Exercise description: Before printing the listing, strip out its pictures and keep everything else exact.

━━━ Information shown

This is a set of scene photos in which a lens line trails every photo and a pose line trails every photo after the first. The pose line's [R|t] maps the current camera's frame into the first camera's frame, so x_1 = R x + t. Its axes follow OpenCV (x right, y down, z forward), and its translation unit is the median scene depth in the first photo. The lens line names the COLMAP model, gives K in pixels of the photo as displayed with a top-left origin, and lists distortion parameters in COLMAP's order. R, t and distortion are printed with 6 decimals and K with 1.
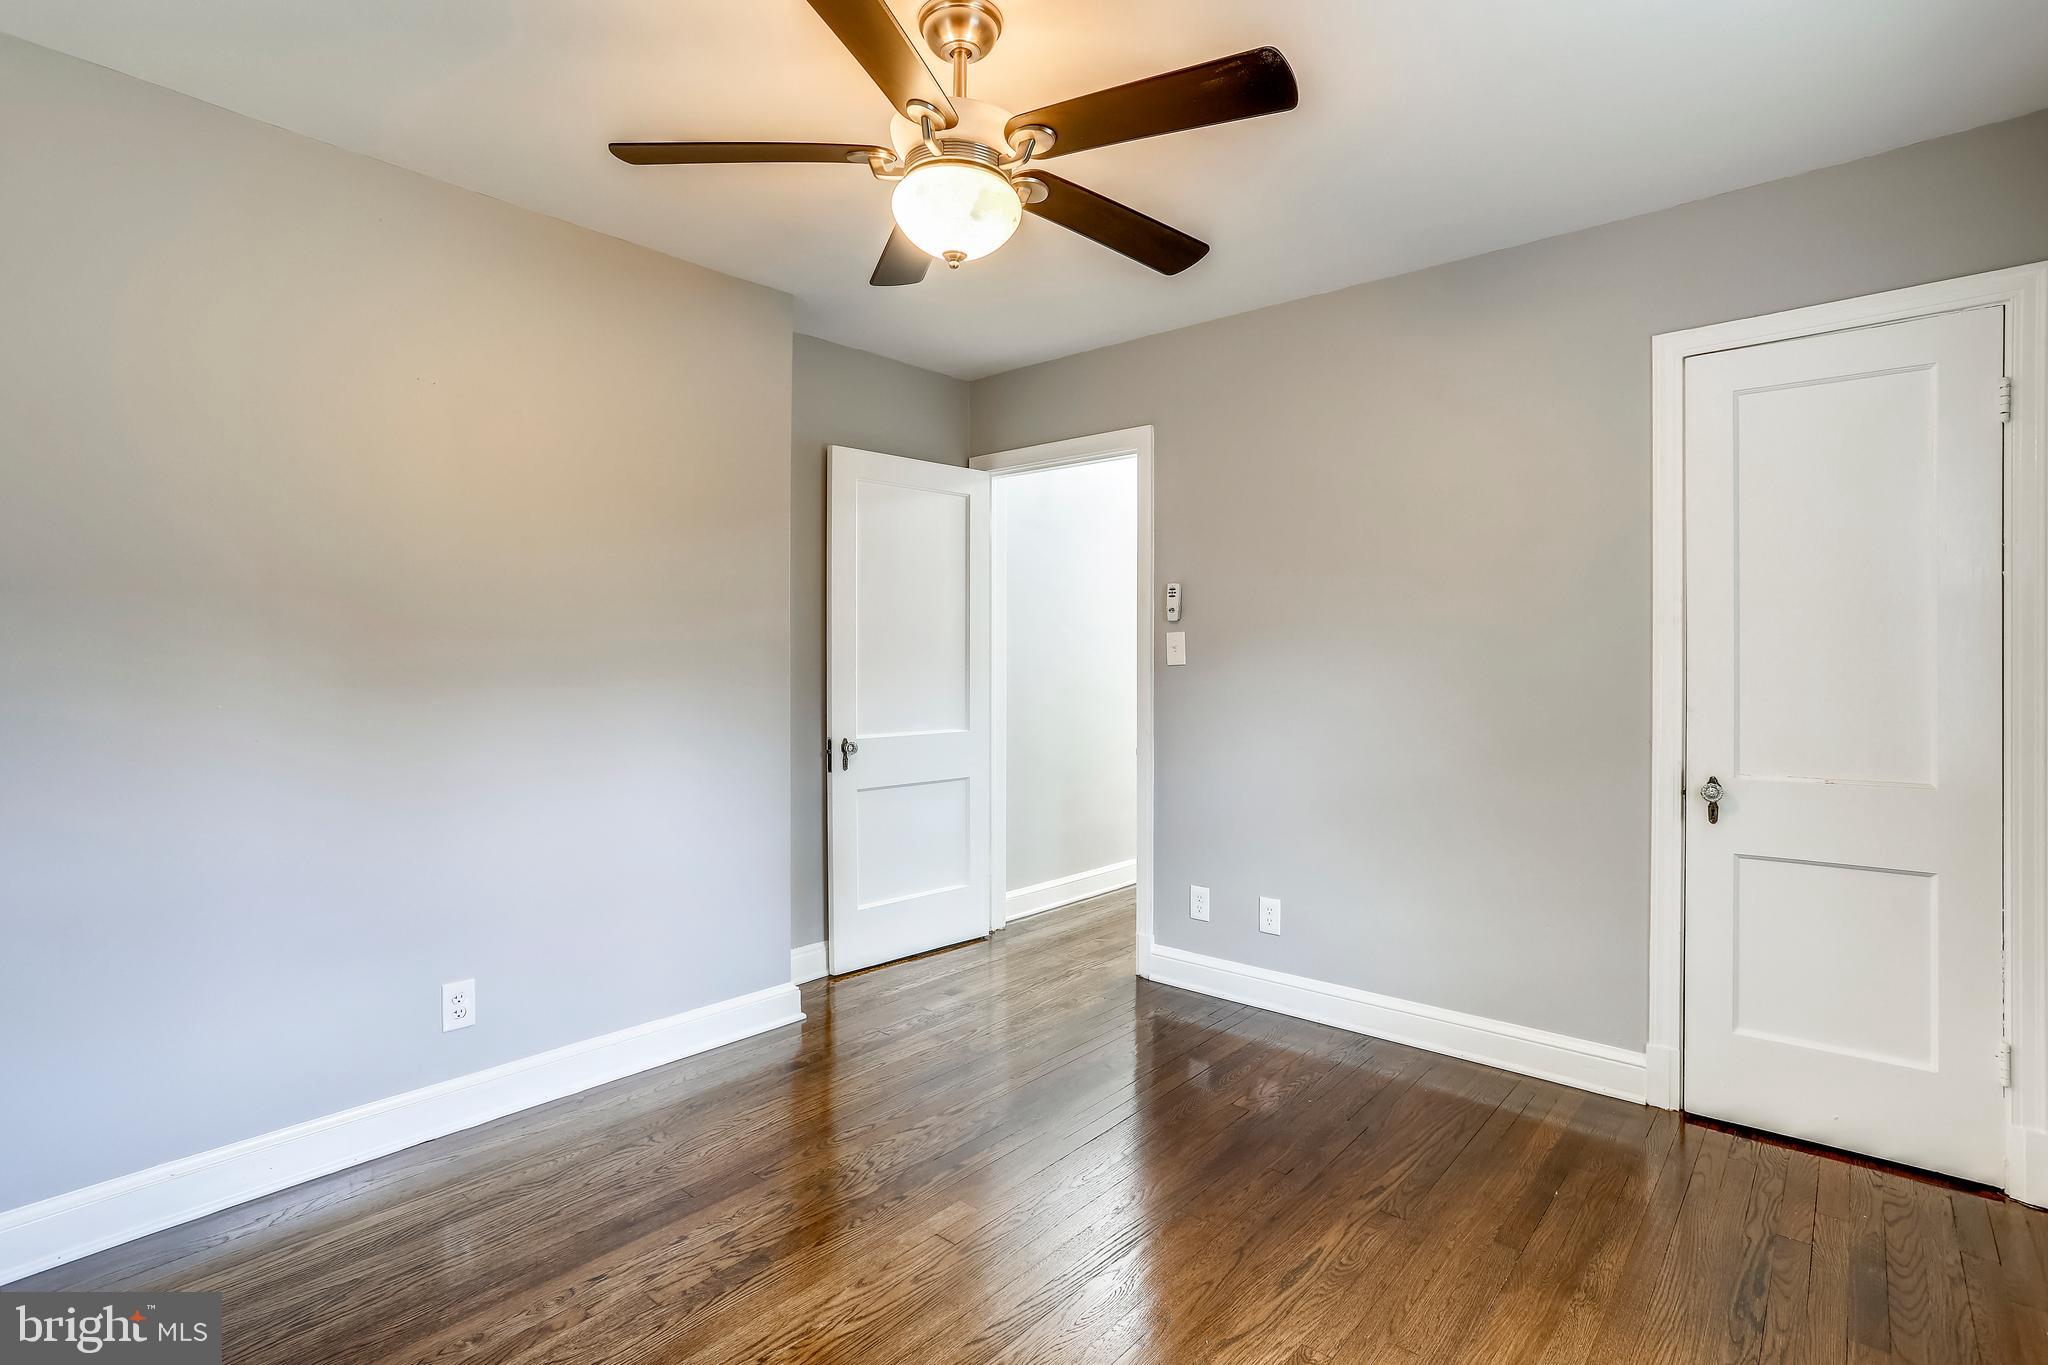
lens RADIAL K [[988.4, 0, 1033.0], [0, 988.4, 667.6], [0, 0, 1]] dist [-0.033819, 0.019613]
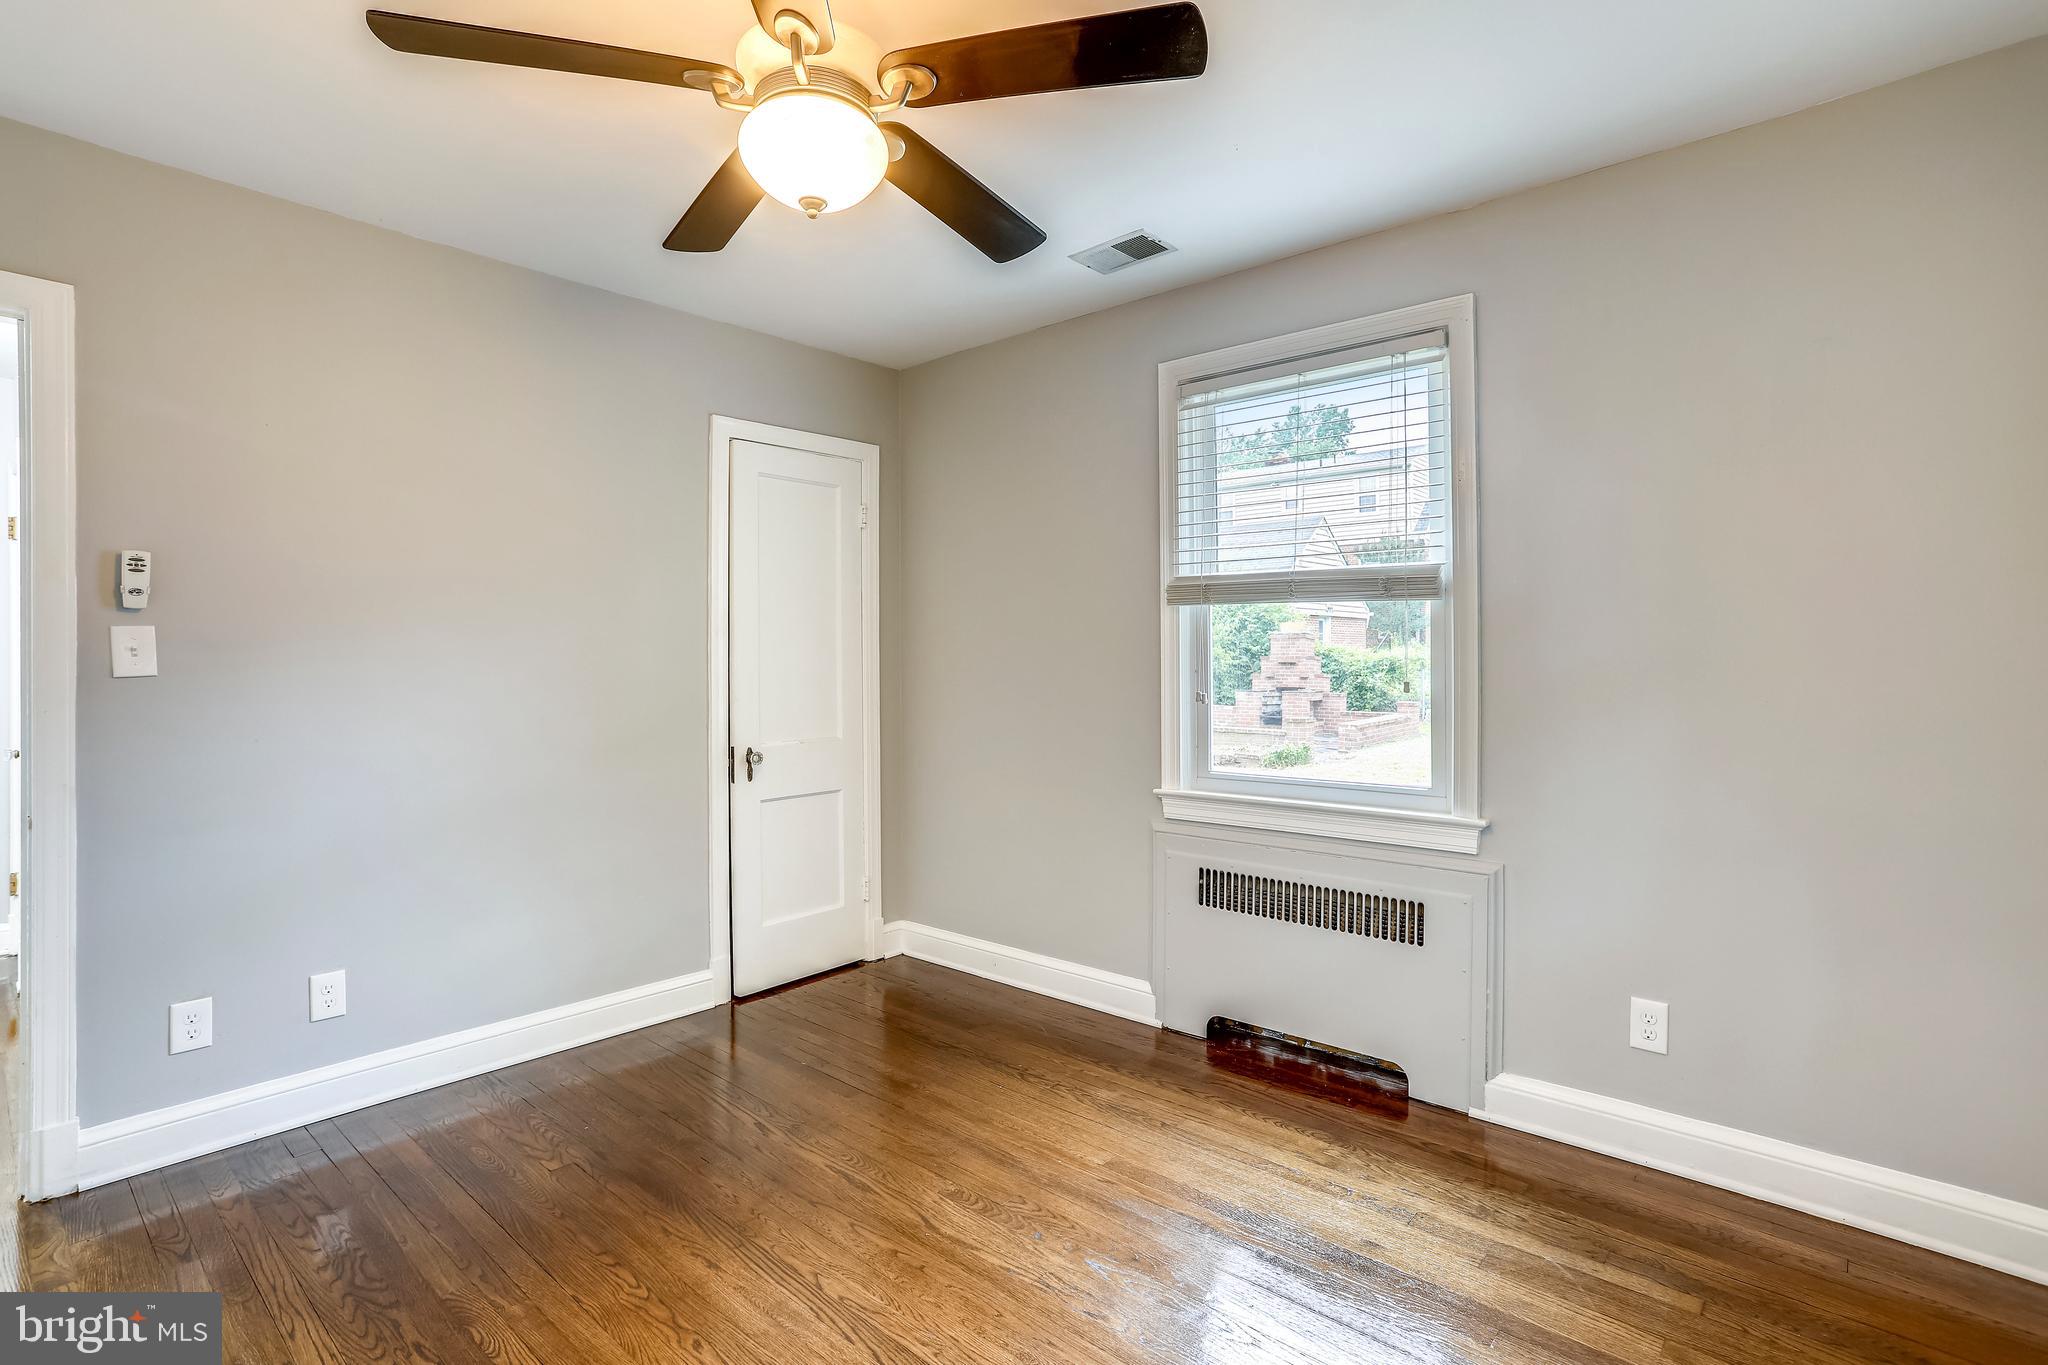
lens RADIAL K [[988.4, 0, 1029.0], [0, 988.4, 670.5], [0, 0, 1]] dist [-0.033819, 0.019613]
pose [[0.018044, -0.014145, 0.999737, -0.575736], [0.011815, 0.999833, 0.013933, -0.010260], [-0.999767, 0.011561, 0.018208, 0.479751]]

━━━━━━

Response:
This is a set of scene photos in which a lens line trails every photo and a pose line trails every photo after the first. The pose line's [R|t] maps the current camera's frame into the first camera's frame, so x_1 = R x + t. Its axes follow OpenCV (x right, y down, z forward), and its translation unit is the median scene depth in the first photo. The lens line names the COLMAP model, gives K in pixels of the photo as displayed with a top-left origin, and lists distortion parameters in COLMAP's order. R, t and distortion are printed with 6 decimals and K with 1.
lens RADIAL K [[988.4, 0, 1033.0], [0, 988.4, 667.6], [0, 0, 1]] dist [-0.033819, 0.019613]
lens RADIAL K [[988.4, 0, 1029.0], [0, 988.4, 670.5], [0, 0, 1]] dist [-0.033819, 0.019613]
pose [[0.018044, -0.014145, 0.999737, -0.575736], [0.011815, 0.999833, 0.013933, -0.010260], [-0.999767, 0.011561, 0.018208, 0.479751]]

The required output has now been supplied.